The transfer pricing rules apply to controlled transactions between related parties. Do you know which transactions are considered as controlled?

For the transfer pricing purposes, the term “related person”1 means:

  • close person,
  • economically, personally or otherwise related person or other entity,
  • person or other entity who is a part of consolidated group for consolidation purposes.

According to the Income Tax Act, the term “controlled transaction”2 refers to a legal relationship or other similar relationship between two or more related persons, where at least one of them is:

  • taxpayer earning income as described in article 6 of the Income Tax Act (enterprise income, self-employment income, lease income, income from the use of work and artistic performance) or
  • legal entity that receives taxable income from activities or from dealing in property.

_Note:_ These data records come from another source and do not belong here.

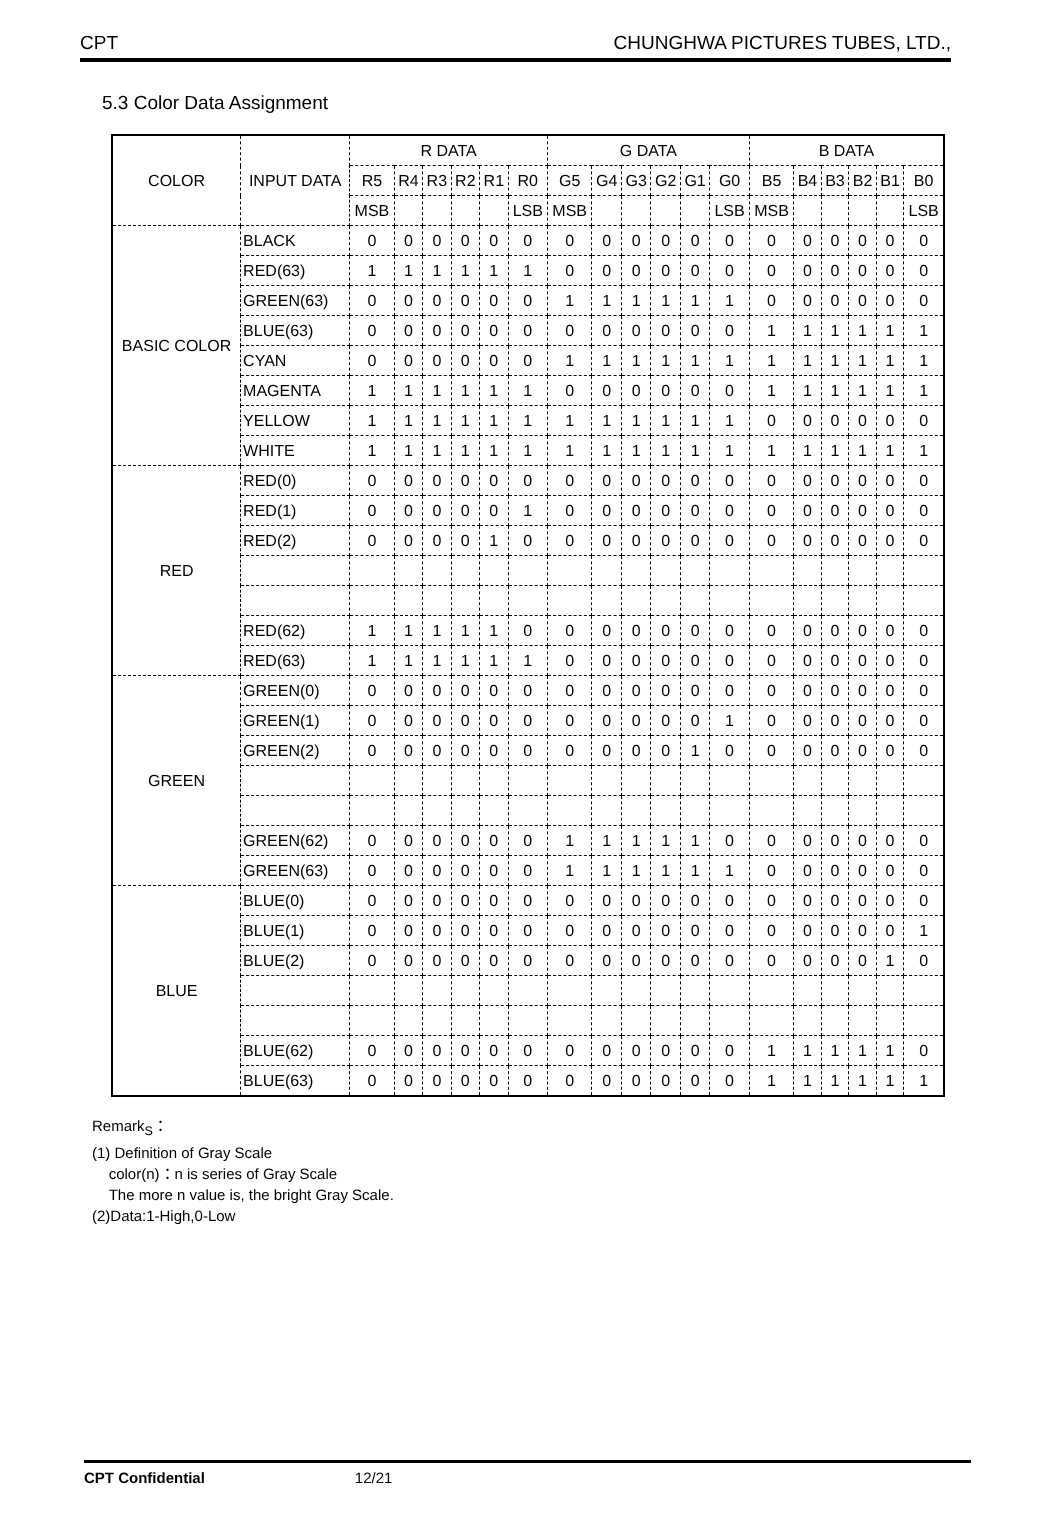CPT CHUNGHWA PICTURES TUBES, LTD.,
5.3 Color Data Assignment
| COLOR | INPUT DATA | R DATA | | | | | | G DATA | | | | | | B DATA | | | | | |
| | | R5 | R4 | R3 | R2 | R1 | R0 | G5 | G4 | G3 | G2 | G1 | G0 | B5 | B4 | B3 | B2 | B1 | B0 |
| | | MSB | | | | | LSB | MSB | | | | | LSB | MSB | | | | | LSB |
| BASIC COLOR | BLACK | 0 | 0 | 0 | 0 | 0 | 0 | 0 | 0 | 0 | 0 | 0 | 0 | 0 | 0 | 0 | 0 | 0 | 0 |
| | RED(63) | 1 | 1 | 1 | 1 | 1 | 1 | 0 | 0 | 0 | 0 | 0 | 0 | 0 | 0 | 0 | 0 | 0 | 0 |
| | GREEN(63) | 0 | 0 | 0 | 0 | 0 | 0 | 1 | 1 | 1 | 1 | 1 | 1 | 0 | 0 | 0 | 0 | 0 | 0 |
| | BLUE(63) | 0 | 0 | 0 | 0 | 0 | 0 | 0 | 0 | 0 | 0 | 0 | 0 | 1 | 1 | 1 | 1 | 1 | 1 |
| | CYAN | 0 | 0 | 0 | 0 | 0 | 0 | 1 | 1 | 1 | 1 | 1 | 1 | 1 | 1 | 1 | 1 | 1 | 1 |
| | MAGENTA | 1 | 1 | 1 | 1 | 1 | 1 | 0 | 0 | 0 | 0 | 0 | 0 | 1 | 1 | 1 | 1 | 1 | 1 |
| | YELLOW | 1 | 1 | 1 | 1 | 1 | 1 | 1 | 1 | 1 | 1 | 1 | 1 | 0 | 0 | 0 | 0 | 0 | 0 |
| | WHITE | 1 | 1 | 1 | 1 | 1 | 1 | 1 | 1 | 1 | 1 | 1 | 1 | 1 | 1 | 1 | 1 | 1 | 1 |
| RED | RED(0) | 0 | 0 | 0 | 0 | 0 | 0 | 0 | 0 | 0 | 0 | 0 | 0 | 0 | 0 | 0 | 0 | 0 | 0 |
| | RED(1) | 0 | 0 | 0 | 0 | 0 | 1 | 0 | 0 | 0 | 0 | 0 | 0 | 0 | 0 | 0 | 0 | 0 | 0 |
| | RED(2) | 0 | 0 | 0 | 0 | 1 | 0 | 0 | 0 | 0 | 0 | 0 | 0 | 0 | 0 | 0 | 0 | 0 | 0 |
| | RED(62) | 1 | 1 | 1 | 1 | 1 | 0 | 0 | 0 | 0 | 0 | 0 | 0 | 0 | 0 | 0 | 0 | 0 | 0 |
| | RED(63) | 1 | 1 | 1 | 1 | 1 | 1 | 0 | 0 | 0 | 0 | 0 | 0 | 0 | 0 | 0 | 0 | 0 | 0 |
| GREEN | GREEN(0) | 0 | 0 | 0 | 0 | 0 | 0 | 0 | 0 | 0 | 0 | 0 | 0 | 0 | 0 | 0 | 0 | 0 | 0 |
| | GREEN(1) | 0 | 0 | 0 | 0 | 0 | 0 | 0 | 0 | 0 | 0 | 0 | 1 | 0 | 0 | 0 | 0 | 0 | 0 |
| | GREEN(2) | 0 | 0 | 0 | 0 | 0 | 0 | 0 | 0 | 0 | 0 | 1 | 0 | 0 | 0 | 0 | 0 | 0 | 0 |
| | GREEN(62) | 0 | 0 | 0 | 0 | 0 | 0 | 1 | 1 | 1 | 1 | 1 | 0 | 0 | 0 | 0 | 0 | 0 | 0 |
| | GREEN(63) | 0 | 0 | 0 | 0 | 0 | 0 | 1 | 1 | 1 | 1 | 1 | 1 | 0 | 0 | 0 | 0 | 0 | 0 |
| BLUE | BLUE(0) | 0 | 0 | 0 | 0 | 0 | 0 | 0 | 0 | 0 | 0 | 0 | 0 | 0 | 0 | 0 | 0 | 0 | 0 |
| | BLUE(1) | 0 | 0 | 0 | 0 | 0 | 0 | 0 | 0 | 0 | 0 | 0 | 0 | 0 | 0 | 0 | 0 | 0 | 1 |
| | BLUE(2) | 0 | 0 | 0 | 0 | 0 | 0 | 0 | 0 | 0 | 0 | 0 | 0 | 0 | 0 | 0 | 0 | 1 | 0 |
| | BLUE(62) | 0 | 0 | 0 | 0 | 0 | 0 | 0 | 0 | 0 | 0 | 0 | 0 | 1 | 1 | 1 | 1 | 1 | 0 |
| | BLUE(63) | 0 | 0 | 0 | 0 | 0 | 0 | 0 | 0 | 0 | 0 | 0 | 0 | 1 | 1 | 1 | 1 | 1 | 1 |
Remark<sub>S</sub>：
(1) Definition of Gray Scale
color(n)：n is series of Gray Scale
The more n value is, the bright Gray Scale.
(2)Data:1-High,0-Low
CPT Confidential 12/21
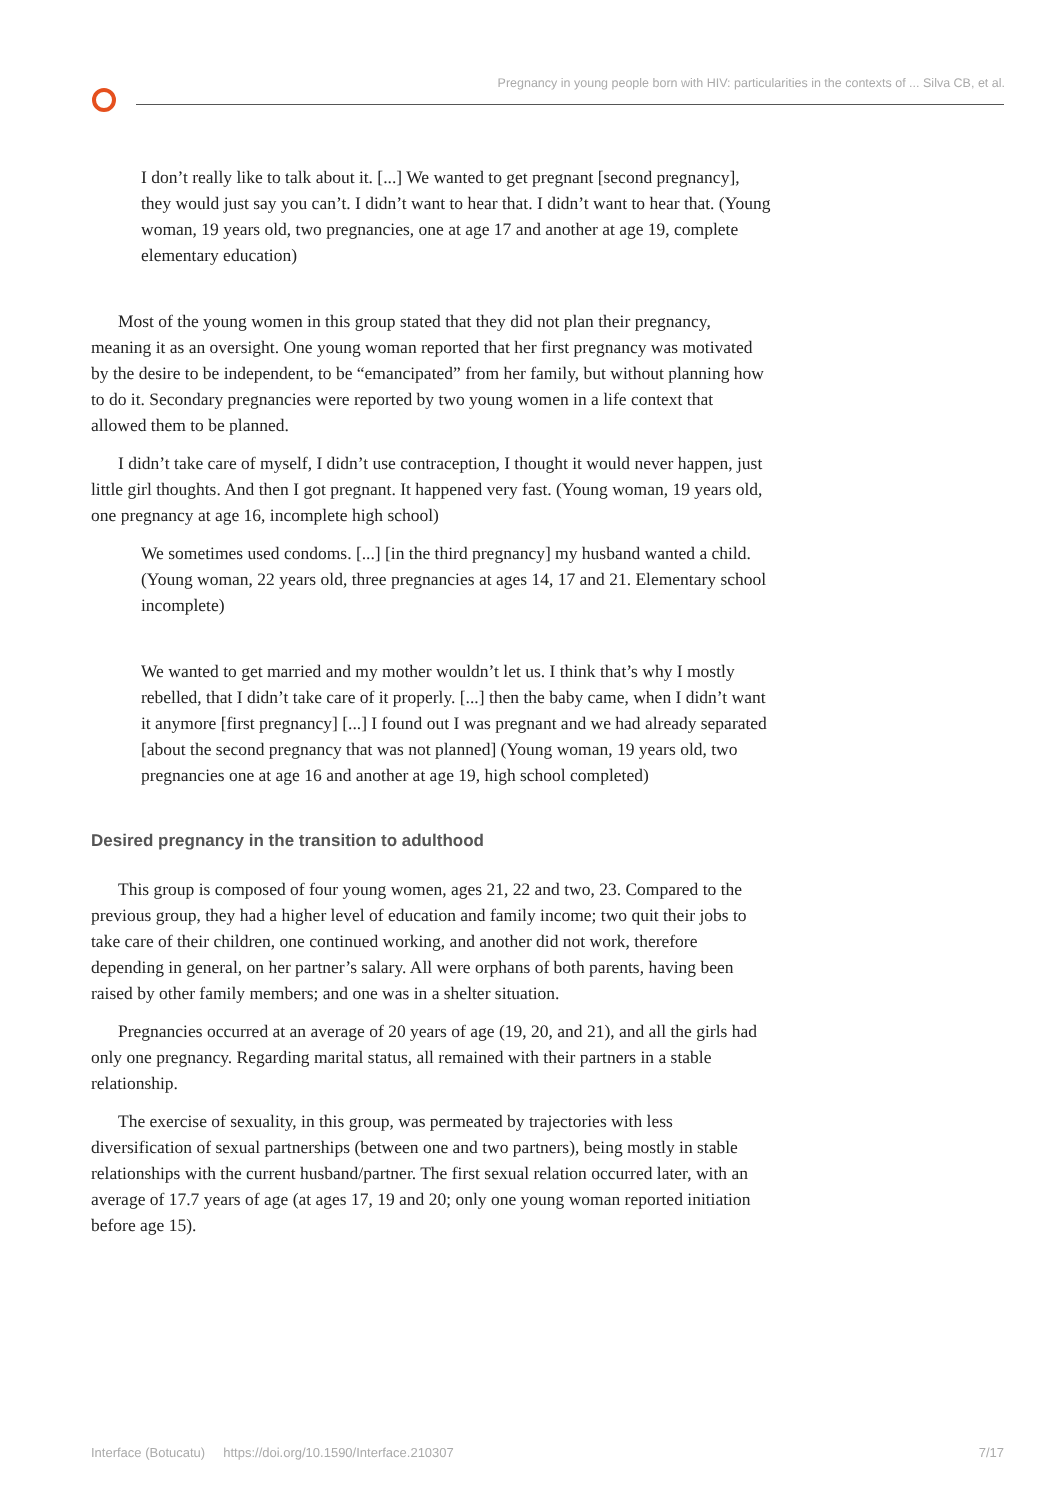Pregnancy in young people born with HIV: particularities in the contexts of ... Silva CB, et al.
I don’t really like to talk about it. [...] We wanted to get pregnant [second pregnancy], they would just say you can’t. I didn’t want to hear that. I didn’t want to hear that. (Young woman, 19 years old, two pregnancies, one at age 17 and another at age 19, complete elementary education)
Most of the young women in this group stated that they did not plan their pregnancy, meaning it as an oversight. One young woman reported that her first pregnancy was motivated by the desire to be independent, to be “emancipated” from her family, but without planning how to do it. Secondary pregnancies were reported by two young women in a life context that allowed them to be planned.
I didn’t take care of myself, I didn’t use contraception, I thought it would never happen, just little girl thoughts. And then I got pregnant. It happened very fast. (Young woman, 19 years old, one pregnancy at age 16, incomplete high school)
We sometimes used condoms. [...] [in the third pregnancy] my husband wanted a child. (Young woman, 22 years old, three pregnancies at ages 14, 17 and 21. Elementary school incomplete)
We wanted to get married and my mother wouldn’t let us. I think that’s why I mostly rebelled, that I didn’t take care of it properly. [...] then the baby came, when I didn’t want it anymore [first pregnancy] [...] I found out I was pregnant and we had already separated [about the second pregnancy that was not planned] (Young woman, 19 years old, two pregnancies one at age 16 and another at age 19, high school completed)
Desired pregnancy in the transition to adulthood
This group is composed of four young women, ages 21, 22 and two, 23. Compared to the previous group, they had a higher level of education and family income; two quit their jobs to take care of their children, one continued working, and another did not work, therefore depending in general, on her partner’s salary. All were orphans of both parents, having been raised by other family members; and one was in a shelter situation.
Pregnancies occurred at an average of 20 years of age (19, 20, and 21), and all the girls had only one pregnancy. Regarding marital status, all remained with their partners in a stable relationship.
The exercise of sexuality, in this group, was permeated by trajectories with less diversification of sexual partnerships (between one and two partners), being mostly in stable relationships with the current husband/partner. The first sexual relation occurred later, with an average of 17.7 years of age (at ages 17, 19 and 20; only one young woman reported initiation before age 15).
Interface (Botucatu) https://doi.org/10.1590/Interface.210307 7/17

Since 2023, the concept of significant controlled transaction was added to the Income Tax Act, according to which transactions with a value exceeding EUR 10,000 (credits or loans with principal exceeding EUR 50,000) are considered significant.

In case of the significant controlled transactions, the taxpayer is obliged to monitor the market setting of the transaction and keep transfer pricing documentation. In the case of insignificant controlled transactions, the documentation obligation is fulfilled by submitting a properly completed tax return.

The new Guidelines of the Slovak Ministry of Finance on determining the content of transfer pricing documentation, as well as the amendment to the Income Tax Act, have been discussed in more detail in our previous articles.

 

1 Article 2(n) of the Slovak Act No. 595/2003 Coll. on Income Tax, as amended.

2 Article 2(ab) of the Slovak Act No. 595/2003 Coll. on Income Tax, as amended.